Faced with these reports, we can infer that most of the studies in Amazonia were focused on emission rates — canopy-level sensitivity concerning environmental factors and landscape-level sensitivity to leaf quantity and emitter fraction. Relatively little work has focused on mechanisms of variation in emission capacity,either within or between species, and these have focused exclusively on leaf age, and primarily on isoprene (Alves et al. 2014, 2016, 2018). There is still a lack of understanding of the different physiological roles of the other light-dependent isoprenoids, and, by measuring all of them across habitats and seasons within species, we can begin to infer conditions under which one or the other compound is favored and how this can be more accurately scaled to the ecosystem. Therefore, the determination of intraspecific variation in emission capacities of different isoprenoids is a critical knowledge gap that this study intends to address.

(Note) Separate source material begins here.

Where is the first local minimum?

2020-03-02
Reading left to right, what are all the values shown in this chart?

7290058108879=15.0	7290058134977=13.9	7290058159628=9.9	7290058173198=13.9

In this study, we present a uniquely comprehensive set of leaf-level isoprenoid emission measurements to characterize variation in emission capacities and chemical compositions within species, across habitats, and across seasons. We performed our measurements on trees of three hyperdominant species from central Amazonia — Protium hebetatum, Eschweilera grandiflora, and Eschweilera coriacea (ter Steege et al. 2013) — distributed along a topographic and edaphic environmental gradient at the Amazon Tall Tower Observatory (ATTO) site, during the wet and the dry seasons. Simultaneous measurement of photosynthesis and emissions allowed us to assess shifting isoprenoid investments in the context of the leaf carbon balance and the inferred availability of photosynthetic substrates for isoprenoid synthesis.